Python Example: Image Analysis

import anthropic
import base64
client = anthropic.Anthropic()
Read and encode image
with open("chart.png", "rb") as f:
    image_data = base64.b64encode(f.read()).decode("utf-8")
message = client.messages.create(
    model="claude-opus-4-7",
    max_tokens=1024,
    messages=[
        {
            "role": "user",
            "content": [
                {
                    "type": "image",
                    "source": {
                        "type": "base64",
                        "media_type": "image/png",
                        "data": image_data
                    }
                },
                {
                    "type": "text",
                    "text": "Describe this chart in detail."
                }
            ]
        }
    ]
)
print(message.content[0].text)

Supported Image Formats

PNG
JPEG
WebP
GIF (static only)

Images are sent as content blocks within the message array, alongside text blocks.
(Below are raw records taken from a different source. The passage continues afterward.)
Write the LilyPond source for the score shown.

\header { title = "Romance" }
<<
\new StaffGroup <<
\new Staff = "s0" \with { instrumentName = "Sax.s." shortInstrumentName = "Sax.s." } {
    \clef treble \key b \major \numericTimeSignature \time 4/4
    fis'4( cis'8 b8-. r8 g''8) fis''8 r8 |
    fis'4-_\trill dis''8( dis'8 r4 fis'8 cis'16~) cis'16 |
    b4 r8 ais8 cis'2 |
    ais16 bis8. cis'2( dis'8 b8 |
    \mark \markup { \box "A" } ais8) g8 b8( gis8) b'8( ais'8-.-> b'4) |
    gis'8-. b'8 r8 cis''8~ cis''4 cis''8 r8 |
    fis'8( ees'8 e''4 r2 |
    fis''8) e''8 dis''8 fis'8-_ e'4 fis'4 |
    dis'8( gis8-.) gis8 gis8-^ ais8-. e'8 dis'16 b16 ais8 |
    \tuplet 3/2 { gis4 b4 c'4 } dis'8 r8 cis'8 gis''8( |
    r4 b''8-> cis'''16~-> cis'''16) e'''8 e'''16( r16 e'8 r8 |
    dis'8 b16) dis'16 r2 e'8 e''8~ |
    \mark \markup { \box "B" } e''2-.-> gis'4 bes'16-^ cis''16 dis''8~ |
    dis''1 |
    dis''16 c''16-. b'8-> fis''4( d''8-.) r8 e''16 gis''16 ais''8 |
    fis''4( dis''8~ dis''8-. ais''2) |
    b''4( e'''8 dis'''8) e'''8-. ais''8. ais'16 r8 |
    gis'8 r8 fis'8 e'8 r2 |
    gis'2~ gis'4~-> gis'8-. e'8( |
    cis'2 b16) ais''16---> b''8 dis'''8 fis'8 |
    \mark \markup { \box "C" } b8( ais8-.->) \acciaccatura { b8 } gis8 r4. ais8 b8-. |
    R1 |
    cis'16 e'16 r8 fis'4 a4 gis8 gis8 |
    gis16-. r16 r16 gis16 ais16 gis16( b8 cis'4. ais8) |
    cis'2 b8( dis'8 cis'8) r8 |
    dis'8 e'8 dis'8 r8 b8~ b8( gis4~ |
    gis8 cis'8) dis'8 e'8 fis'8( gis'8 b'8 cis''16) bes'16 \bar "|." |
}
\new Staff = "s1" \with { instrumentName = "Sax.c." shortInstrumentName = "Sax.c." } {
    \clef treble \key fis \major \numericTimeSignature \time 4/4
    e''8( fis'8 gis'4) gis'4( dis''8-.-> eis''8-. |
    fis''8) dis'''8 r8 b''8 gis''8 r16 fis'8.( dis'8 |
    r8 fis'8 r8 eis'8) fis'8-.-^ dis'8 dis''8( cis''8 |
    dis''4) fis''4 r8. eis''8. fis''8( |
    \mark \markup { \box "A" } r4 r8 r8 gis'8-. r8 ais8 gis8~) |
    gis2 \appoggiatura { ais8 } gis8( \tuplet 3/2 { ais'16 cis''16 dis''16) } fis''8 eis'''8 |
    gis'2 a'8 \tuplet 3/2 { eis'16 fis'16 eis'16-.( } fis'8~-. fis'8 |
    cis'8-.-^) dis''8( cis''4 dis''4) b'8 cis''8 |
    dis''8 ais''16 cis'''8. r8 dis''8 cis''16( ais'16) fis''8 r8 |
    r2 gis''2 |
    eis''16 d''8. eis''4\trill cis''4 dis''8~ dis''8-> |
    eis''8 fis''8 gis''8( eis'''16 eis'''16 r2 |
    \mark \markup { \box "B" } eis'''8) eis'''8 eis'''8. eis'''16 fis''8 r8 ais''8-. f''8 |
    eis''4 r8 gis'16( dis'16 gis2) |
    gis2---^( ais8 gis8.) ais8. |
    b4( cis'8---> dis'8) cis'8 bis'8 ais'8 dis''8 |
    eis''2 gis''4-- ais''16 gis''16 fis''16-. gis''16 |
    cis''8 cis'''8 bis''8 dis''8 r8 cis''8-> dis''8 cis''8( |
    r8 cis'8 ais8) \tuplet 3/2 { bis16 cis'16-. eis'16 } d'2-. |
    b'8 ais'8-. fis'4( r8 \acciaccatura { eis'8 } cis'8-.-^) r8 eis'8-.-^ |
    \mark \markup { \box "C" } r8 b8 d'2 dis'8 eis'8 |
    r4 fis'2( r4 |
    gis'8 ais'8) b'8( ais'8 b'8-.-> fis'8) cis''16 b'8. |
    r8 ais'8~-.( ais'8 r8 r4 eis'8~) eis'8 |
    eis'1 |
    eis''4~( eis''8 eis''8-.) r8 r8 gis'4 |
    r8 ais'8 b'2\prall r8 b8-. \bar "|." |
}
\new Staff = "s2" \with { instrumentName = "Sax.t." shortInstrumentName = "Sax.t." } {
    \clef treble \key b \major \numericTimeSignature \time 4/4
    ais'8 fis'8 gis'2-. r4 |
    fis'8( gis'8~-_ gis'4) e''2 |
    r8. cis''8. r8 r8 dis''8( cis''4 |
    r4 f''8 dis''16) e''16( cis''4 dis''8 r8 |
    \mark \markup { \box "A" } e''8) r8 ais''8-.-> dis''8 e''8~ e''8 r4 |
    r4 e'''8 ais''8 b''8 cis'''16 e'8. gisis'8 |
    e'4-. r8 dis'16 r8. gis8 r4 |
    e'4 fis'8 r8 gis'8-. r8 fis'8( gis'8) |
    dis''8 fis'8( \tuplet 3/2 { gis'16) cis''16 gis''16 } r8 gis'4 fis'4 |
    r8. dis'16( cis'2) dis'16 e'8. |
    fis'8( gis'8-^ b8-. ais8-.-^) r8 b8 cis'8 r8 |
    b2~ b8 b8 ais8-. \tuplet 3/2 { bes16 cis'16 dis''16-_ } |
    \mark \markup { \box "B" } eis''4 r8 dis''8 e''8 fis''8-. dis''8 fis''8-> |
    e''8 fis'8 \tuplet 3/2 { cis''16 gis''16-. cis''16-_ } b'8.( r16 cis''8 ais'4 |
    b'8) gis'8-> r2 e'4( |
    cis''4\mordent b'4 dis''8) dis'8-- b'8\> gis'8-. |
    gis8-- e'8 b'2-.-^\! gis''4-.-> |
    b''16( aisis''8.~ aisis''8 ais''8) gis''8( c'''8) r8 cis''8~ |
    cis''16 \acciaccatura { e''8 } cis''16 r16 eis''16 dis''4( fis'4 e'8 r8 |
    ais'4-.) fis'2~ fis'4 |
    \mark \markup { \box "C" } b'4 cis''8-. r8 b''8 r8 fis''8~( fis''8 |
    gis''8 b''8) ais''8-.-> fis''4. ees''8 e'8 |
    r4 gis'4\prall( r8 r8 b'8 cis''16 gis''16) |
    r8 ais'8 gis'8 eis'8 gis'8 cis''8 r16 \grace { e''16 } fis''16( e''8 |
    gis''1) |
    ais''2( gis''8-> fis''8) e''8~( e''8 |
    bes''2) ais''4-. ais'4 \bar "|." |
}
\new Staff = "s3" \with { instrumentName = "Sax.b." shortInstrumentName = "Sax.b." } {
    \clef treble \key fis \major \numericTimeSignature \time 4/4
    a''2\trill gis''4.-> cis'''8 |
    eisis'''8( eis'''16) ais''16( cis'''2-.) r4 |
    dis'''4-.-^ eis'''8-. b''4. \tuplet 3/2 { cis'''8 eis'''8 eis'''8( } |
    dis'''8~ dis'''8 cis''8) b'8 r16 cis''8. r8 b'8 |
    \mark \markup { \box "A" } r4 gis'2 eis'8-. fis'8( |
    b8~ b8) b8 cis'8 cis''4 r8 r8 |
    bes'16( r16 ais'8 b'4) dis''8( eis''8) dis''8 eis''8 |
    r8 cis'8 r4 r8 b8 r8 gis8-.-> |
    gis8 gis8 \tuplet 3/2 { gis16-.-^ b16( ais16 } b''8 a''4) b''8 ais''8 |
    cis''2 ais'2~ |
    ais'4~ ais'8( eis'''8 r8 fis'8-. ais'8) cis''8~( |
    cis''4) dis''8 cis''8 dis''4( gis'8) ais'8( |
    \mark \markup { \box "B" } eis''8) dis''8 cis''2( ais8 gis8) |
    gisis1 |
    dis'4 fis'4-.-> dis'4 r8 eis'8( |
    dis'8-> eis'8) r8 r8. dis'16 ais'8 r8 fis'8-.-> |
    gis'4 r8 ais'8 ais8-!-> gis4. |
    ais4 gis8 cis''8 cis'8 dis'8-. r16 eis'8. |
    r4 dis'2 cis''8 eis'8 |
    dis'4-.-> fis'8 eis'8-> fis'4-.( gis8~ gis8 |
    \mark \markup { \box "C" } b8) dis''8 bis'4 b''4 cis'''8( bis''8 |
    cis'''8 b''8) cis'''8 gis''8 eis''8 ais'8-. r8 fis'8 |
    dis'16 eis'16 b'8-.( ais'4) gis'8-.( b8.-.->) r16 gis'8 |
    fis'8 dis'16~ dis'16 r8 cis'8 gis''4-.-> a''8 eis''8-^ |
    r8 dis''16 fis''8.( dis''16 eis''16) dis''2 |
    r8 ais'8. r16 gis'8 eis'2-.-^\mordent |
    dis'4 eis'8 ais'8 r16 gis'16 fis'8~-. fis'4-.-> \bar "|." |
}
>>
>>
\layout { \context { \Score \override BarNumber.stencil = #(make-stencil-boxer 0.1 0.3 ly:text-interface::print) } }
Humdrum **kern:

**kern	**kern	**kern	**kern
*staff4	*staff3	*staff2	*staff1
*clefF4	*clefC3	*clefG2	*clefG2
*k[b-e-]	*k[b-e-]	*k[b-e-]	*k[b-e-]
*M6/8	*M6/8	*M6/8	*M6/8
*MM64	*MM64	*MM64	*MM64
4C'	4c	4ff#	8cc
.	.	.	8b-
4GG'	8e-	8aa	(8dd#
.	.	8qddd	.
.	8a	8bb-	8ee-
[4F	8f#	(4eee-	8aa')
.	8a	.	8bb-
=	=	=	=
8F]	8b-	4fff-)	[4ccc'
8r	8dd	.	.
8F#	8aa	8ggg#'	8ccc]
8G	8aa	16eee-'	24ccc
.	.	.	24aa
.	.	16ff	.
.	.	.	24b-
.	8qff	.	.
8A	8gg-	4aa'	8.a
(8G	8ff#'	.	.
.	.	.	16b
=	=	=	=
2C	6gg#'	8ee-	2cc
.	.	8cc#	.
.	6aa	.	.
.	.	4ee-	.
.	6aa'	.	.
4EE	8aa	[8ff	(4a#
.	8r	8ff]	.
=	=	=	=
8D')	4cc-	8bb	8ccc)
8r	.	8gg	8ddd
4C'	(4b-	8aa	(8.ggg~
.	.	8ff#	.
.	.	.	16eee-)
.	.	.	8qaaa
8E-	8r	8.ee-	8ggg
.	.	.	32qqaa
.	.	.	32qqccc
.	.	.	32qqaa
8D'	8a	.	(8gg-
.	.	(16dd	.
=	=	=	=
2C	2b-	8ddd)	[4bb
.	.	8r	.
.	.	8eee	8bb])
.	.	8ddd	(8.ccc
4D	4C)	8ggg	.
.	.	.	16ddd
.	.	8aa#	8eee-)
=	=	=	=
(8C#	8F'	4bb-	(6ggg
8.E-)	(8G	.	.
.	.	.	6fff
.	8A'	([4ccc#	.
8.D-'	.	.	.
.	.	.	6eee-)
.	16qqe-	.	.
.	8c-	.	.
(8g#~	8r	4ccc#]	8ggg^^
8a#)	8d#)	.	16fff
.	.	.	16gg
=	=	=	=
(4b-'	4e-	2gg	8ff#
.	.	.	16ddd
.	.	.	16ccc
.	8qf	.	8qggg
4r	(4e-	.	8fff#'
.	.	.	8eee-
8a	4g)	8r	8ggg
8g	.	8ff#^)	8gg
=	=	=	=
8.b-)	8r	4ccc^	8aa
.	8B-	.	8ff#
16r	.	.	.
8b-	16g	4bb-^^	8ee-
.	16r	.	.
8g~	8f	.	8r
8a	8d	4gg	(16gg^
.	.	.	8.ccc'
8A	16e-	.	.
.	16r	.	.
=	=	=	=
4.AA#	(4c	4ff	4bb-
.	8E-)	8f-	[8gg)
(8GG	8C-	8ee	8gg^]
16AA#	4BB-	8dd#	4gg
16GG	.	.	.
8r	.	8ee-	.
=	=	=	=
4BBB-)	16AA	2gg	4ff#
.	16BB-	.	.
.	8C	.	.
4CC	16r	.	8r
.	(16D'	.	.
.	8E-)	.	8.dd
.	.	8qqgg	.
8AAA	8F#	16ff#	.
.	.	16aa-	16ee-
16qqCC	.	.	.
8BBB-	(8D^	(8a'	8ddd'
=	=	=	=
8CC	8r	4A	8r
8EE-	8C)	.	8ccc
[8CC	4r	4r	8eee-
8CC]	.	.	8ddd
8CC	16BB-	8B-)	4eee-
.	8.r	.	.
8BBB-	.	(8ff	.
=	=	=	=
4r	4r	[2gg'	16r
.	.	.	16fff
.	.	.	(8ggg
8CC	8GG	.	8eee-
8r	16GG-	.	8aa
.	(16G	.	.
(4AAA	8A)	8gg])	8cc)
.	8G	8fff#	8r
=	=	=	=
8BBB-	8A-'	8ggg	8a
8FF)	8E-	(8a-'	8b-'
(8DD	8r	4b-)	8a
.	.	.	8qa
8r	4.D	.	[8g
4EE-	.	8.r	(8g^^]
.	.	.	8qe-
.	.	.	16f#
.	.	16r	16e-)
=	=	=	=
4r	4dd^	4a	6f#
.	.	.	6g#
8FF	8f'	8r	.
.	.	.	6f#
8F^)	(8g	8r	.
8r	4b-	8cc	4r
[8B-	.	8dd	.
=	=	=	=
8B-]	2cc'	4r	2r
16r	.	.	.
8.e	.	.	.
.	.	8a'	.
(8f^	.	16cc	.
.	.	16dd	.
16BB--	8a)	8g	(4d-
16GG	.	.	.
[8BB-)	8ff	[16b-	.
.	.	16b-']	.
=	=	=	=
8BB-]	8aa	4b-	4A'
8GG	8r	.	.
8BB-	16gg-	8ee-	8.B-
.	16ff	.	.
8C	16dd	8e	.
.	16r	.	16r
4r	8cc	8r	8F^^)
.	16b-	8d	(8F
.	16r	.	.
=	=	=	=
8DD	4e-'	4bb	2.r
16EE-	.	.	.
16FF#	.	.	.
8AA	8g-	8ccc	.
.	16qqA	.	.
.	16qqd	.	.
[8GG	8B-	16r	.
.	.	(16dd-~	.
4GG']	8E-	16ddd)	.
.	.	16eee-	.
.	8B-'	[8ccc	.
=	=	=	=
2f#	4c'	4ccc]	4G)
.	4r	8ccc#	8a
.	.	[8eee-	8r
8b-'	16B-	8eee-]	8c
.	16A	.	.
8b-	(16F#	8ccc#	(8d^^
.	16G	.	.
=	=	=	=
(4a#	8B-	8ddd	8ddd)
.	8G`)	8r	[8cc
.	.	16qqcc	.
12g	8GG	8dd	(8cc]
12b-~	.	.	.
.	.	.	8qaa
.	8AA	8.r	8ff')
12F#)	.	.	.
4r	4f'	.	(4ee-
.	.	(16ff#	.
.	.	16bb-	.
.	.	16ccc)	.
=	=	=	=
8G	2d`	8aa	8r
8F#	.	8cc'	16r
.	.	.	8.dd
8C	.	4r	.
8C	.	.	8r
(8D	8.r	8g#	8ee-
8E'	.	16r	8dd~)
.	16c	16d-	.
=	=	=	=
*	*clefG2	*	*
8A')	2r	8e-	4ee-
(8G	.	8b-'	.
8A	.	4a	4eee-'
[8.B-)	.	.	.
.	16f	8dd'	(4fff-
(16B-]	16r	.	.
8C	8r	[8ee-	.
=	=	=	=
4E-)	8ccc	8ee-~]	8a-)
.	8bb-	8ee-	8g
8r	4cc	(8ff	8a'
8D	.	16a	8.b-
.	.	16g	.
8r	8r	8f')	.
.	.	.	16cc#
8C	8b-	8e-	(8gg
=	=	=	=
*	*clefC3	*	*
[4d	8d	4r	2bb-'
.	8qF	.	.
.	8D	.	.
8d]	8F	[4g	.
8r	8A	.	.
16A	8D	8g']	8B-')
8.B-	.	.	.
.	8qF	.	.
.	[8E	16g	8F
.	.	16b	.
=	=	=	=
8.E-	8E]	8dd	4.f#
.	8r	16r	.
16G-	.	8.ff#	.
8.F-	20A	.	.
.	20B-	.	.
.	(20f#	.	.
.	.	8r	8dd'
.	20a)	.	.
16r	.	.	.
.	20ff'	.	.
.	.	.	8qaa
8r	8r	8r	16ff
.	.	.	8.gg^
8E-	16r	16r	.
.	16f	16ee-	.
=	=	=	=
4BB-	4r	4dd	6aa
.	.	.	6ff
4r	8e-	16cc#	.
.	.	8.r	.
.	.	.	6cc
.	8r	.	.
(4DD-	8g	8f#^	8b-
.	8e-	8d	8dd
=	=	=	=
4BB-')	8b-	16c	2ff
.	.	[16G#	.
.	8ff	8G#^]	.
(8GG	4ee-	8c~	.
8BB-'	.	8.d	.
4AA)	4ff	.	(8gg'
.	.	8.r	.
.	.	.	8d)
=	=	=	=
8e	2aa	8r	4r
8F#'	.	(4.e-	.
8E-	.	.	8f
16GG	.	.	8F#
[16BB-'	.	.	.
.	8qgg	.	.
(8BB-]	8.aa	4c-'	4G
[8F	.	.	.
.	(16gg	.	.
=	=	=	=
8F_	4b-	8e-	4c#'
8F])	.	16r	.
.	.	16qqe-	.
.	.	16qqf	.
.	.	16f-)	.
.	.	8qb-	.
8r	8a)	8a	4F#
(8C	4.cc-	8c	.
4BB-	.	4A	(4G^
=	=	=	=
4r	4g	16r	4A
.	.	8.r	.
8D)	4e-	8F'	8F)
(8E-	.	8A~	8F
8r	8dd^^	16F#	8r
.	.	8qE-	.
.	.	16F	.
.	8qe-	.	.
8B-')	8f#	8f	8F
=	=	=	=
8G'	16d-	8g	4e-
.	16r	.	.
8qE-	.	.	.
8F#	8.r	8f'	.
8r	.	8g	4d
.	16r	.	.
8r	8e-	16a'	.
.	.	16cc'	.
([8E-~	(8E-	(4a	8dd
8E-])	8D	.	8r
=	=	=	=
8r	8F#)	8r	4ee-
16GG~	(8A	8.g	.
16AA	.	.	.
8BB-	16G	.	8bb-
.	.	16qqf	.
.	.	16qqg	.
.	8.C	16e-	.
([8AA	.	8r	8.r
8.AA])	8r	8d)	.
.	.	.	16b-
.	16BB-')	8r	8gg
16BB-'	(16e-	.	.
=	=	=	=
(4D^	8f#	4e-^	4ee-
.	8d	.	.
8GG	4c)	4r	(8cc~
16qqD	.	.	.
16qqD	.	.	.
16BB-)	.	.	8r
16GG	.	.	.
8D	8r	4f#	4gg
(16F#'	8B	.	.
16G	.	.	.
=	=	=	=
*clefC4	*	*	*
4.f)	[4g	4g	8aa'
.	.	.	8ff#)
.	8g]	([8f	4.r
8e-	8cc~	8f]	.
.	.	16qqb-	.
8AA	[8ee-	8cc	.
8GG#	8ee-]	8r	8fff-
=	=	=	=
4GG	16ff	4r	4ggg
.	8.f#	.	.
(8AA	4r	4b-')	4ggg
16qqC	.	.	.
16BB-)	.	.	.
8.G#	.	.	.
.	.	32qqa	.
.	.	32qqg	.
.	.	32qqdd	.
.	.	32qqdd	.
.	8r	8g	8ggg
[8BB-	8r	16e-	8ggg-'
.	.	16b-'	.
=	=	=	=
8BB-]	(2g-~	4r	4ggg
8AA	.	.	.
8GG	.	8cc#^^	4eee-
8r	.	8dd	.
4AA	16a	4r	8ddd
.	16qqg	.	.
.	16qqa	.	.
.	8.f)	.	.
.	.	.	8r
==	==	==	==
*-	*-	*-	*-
This allows you to combine visual and textual instructions in a single user message.

Handling Stop Reasons

Understanding why Claude stopped generating helps you build more robust applications:

Stop Reason	Meaning	Typical Action
`end_turn`	Claude finished naturally	Continue conversation or end
`max_tokens`	Output hit token limit	Increase `max_tokens` or truncate
`stop_sequence`	A custom stop sequence was hit	Handle based on sequence
`tool_use`	Claude wants to use a tool	Execute tool and continue

response = client.messages.create(...)
if response.stop_reason == "max_tokens":
    print("Response was truncated. Consider increasing max_tokens.")
elif response.stop_reason == "tool_use":
    print("Claude requested a tool call. Handle accordingly.")

Best Practices

1. Manage Token Usage Efficiently

Use prompt caching for repeated system prompts or large context
Implement conversation compaction for long histories
Monitor usage fields in responses to track costs

2. Handle Errors Gracefully

Implement retry logic with exponential backoff
Validate inputs before sending (e.g., image size, message format)
Check for model-specific limitations (e.g., prefilling support)

3. Optimize for Latency

Use streaming for real-time applications (see Streaming Messages docs)
Prefill responses when output format is predictable
Set appropriate max_tokens to avoid unnecessary generation

4. Security Considerations

The Messages API is eligible for Zero Data Retention (ZDR)—data is not stored after response is returned
Never send sensitive information in prompts unless you have appropriate agreements
Validate and sanitize user inputs before including them in messages

Key Takeaways

The Messages API is stateless—you must send the full conversation history with each request, giving you complete control over context management.
Prefilling lets you guide Claude's responses by starting its reply, but check model compatibility as some newer models don't support it.
Multi-turn conversations require you to maintain and append to a conversation history list on your end.
Vision capabilities are built-in—send images as content blocks alongside text for multimodal analysis.
Monitor stop reasons to handle truncation, tool calls, and natural conversation endings appropriately.